FAIR in Action conference concludes in Göttingen

Banner: FAIR in Action Integrating open source RDM tools effectively

FAIR in Action conference concludes in Göttingen

Göttingen, 2 Oct 2025

The two‑day conference “FAIR in Action – Integrating Open Source RDM‑Tools Effectively” wrapped up on Thursday with a concise program and 40 participants from academia and research infrastructure. This event for research data stewards, scientists and developers was organized by IndiScale as a satellite event to the annual FDM@Campus conference.

Day 1: From ELNs to Full-Workflow Solutions

The conference started on October 1st with developers showcasing open source electronic lab notebooks (ELNs) that extend beyond just the laboratory. RSpace and eLabFTW demonstrated how their platforms can support the entire research workflow, not only data capture. The day also featured two in‑depth talks on FAIR Digital Objects (FDOs), highlighting their potential to make the internet truly machine‑actionable.

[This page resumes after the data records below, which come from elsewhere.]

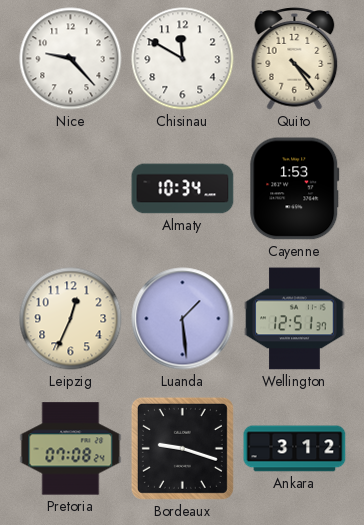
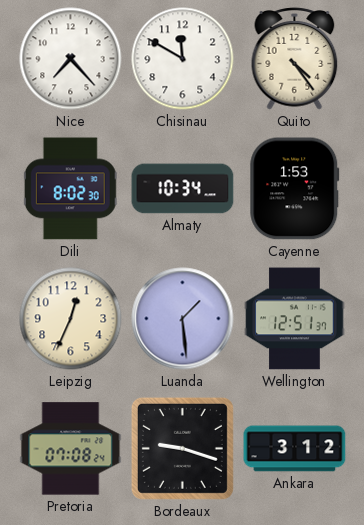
Nice: 9:23 -> 7:23
Dili: none -> 8:02
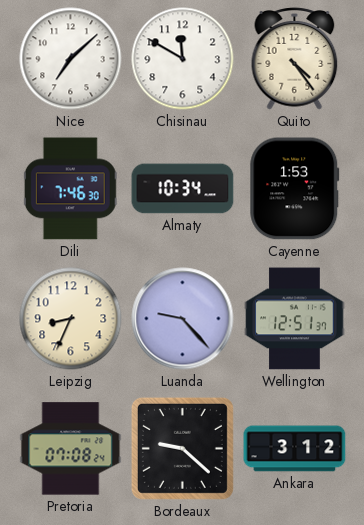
Nice: 7:23 -> 7:08
Dili: 8:02 -> 7:46
Leipzig: 12:34 -> 8:34
Luanda: 1:29 -> 9:23
Bordeaux: 9:18 -> 9:22
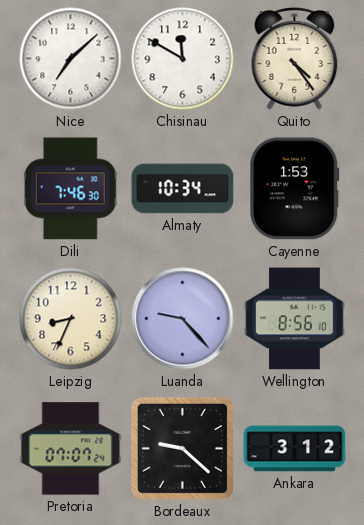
Wellington: 12:51 -> 8:56
Pretoria: 07:08 -> 07:07
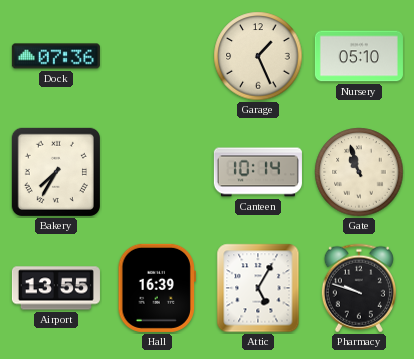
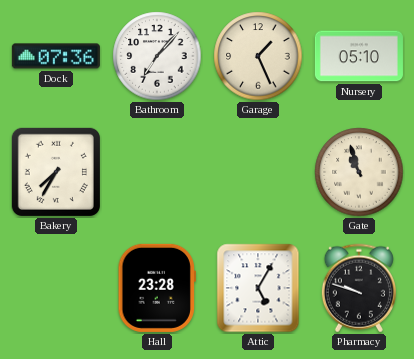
Bathroom: none -> 7:07
Canteen: 10:14 -> none
Airport: 13:55 -> none
Hall: 16:39 -> 23:28
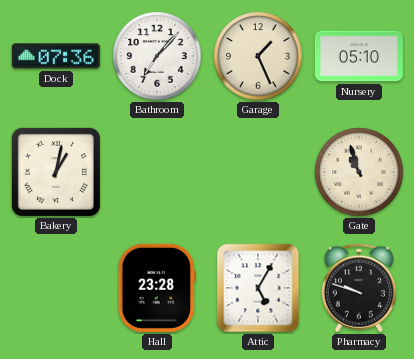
Bakery: 7:35 -> 1:02
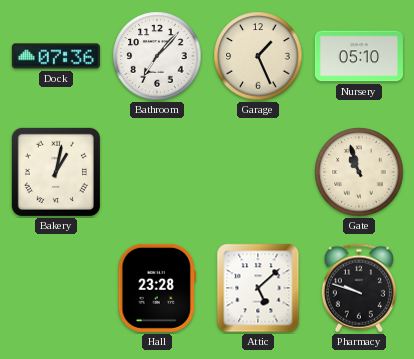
Attic: 5:05 -> 5:08
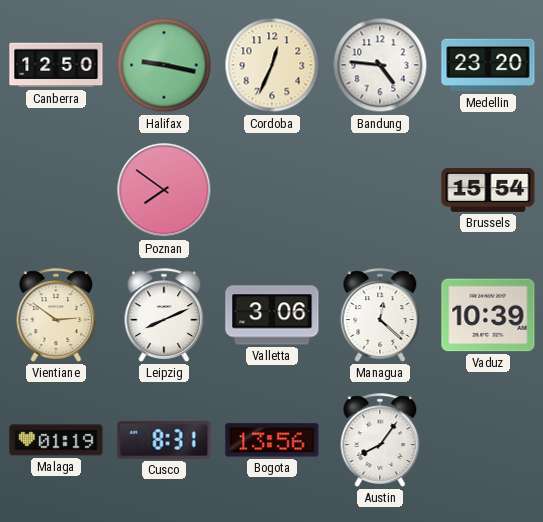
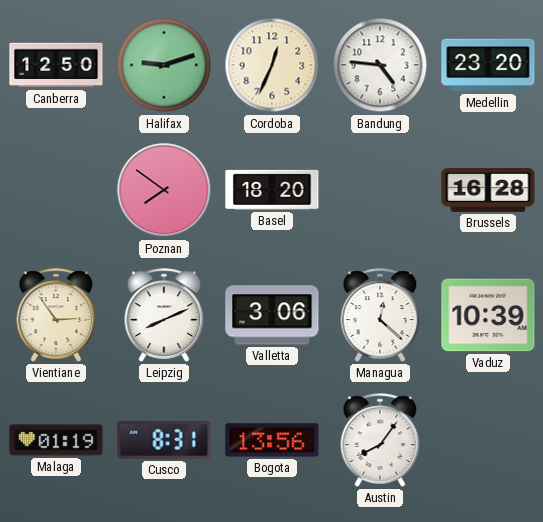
Halifax: 9:17 -> 9:12
Basel: none -> 18:20
Brussels: 15:54 -> 16:28
Vientiane: 2:51 -> 2:54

Four breakout sessions followed, with over an hour of intense discussion and exchange of expectations and experiences:

  1. How AI can assist research data management (RDM)
  2. Challenges of integrating heterogeneous tools
  3. Building competencies for central services in decentralized research environments
  4. Positive examples of digitalisation in practice

The breakout session concluded to make way for a presentation on data integration with LinkAhead, presented by Leibniz ZMT and BASS teams. The evening ended with a LinkAhead community gathering, while other participants went to a self-organised bar‑hopping in downtown Göttingen.

Day 2: Tools for Software and Data Management

On the second day, FAIR in Action continued with MPDL’s (Max Planck Digital Library) presentation of MAUS (Machine‑AUtomated Support for software management plans), a generator for research‑software management plans analogous to data management plan tools. IndiScale then demonstrated LinkAhead‘s agile data‑management capabilities, showing three integration pathways: via .eln file export from eLabFTW, direct API access to eLabFTW via the LinkAhead crawler, and file‑system‑level data integration.

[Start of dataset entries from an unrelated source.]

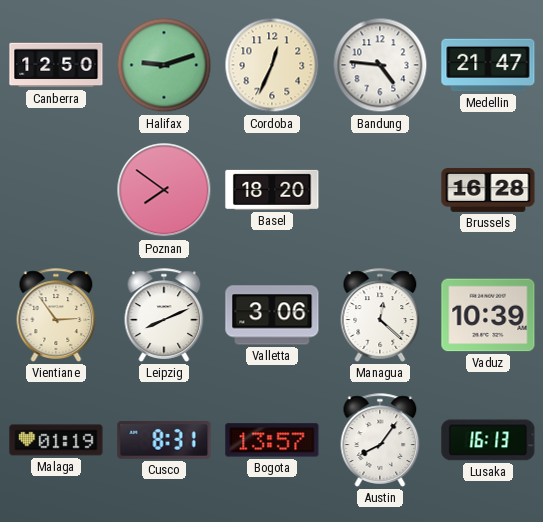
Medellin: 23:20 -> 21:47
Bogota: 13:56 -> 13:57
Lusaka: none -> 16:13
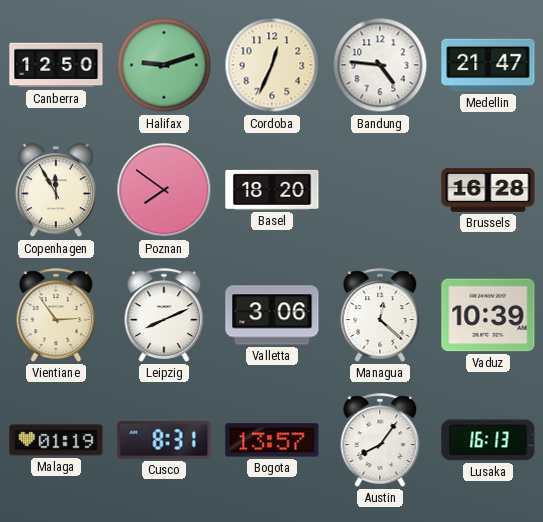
Copenhagen: none -> 11:55
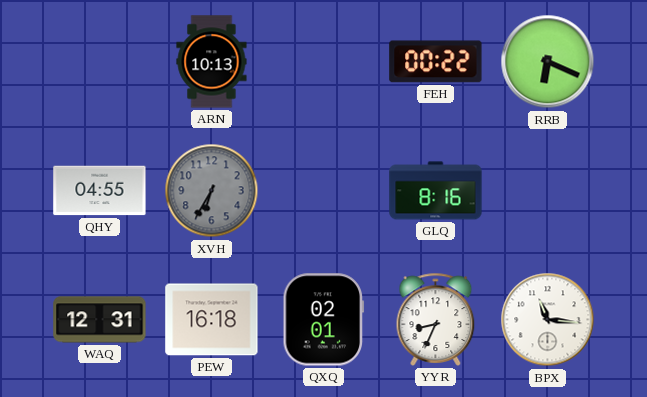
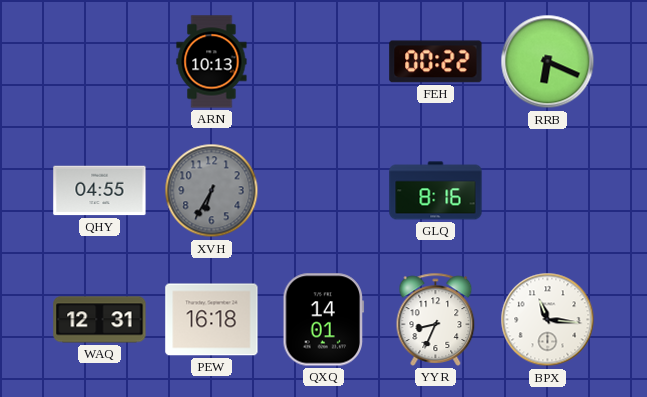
QXQ: 02:01 -> 14:01
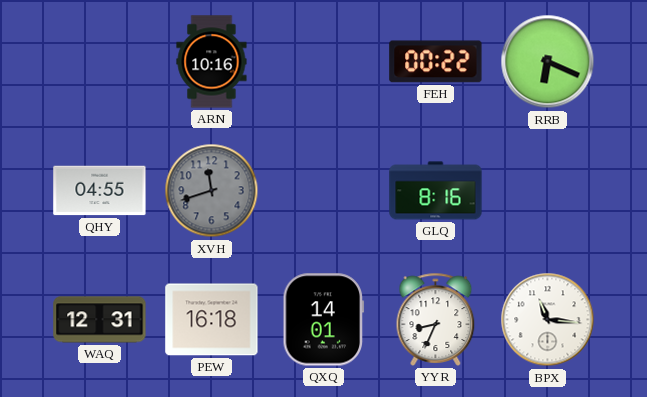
ARN: 10:13 -> 10:16
XVH: 6:35 -> 11:42
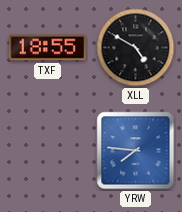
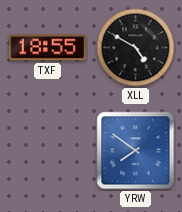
YRW: 7:46 -> 7:51
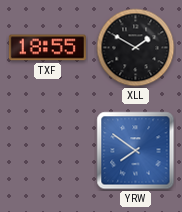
XLL: 4:50 -> 1:50
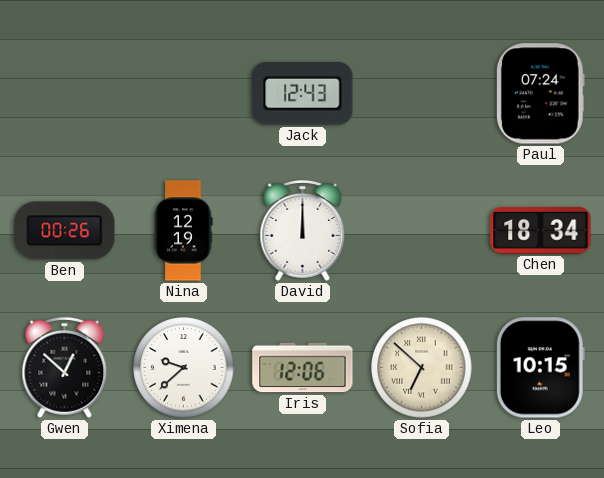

A wrap‑up of the breakout session results from day 1 provided concrete take‑aways for participants. After lunch, RWTH presented Coscine‘s integration with eLabFTW, and Liberbyte discussed global RDM strategies using bytEM, a solution that repurposes “too much data” into usable assets via a Matrix‑ chat based infrastructure.

The conference highlighted practical, open source approaches to FAIR‑compliant research data management and underscored the growing collaboration between tool developers, research institutions, and infrastructure providers.

Group photo of about 30 scientists, standing on stairs in front of a historic building
Group photo of the FAIR in Action conference 2025

Nina Rosnerski, main organizer of the conference, concludes:

FAIR in Action has shown that open source tools provide the basis for robust, end‑to‑end research data workflows that truly serve the needs of scientists and data stewards. The enthusiasm and concrete ideas that emerged over these two days prove that the community wants more than isolated solutions: interoperable, FAIR‑by‑design ecosystems are the future. We look forward to fostering this exchange of experts over the next years.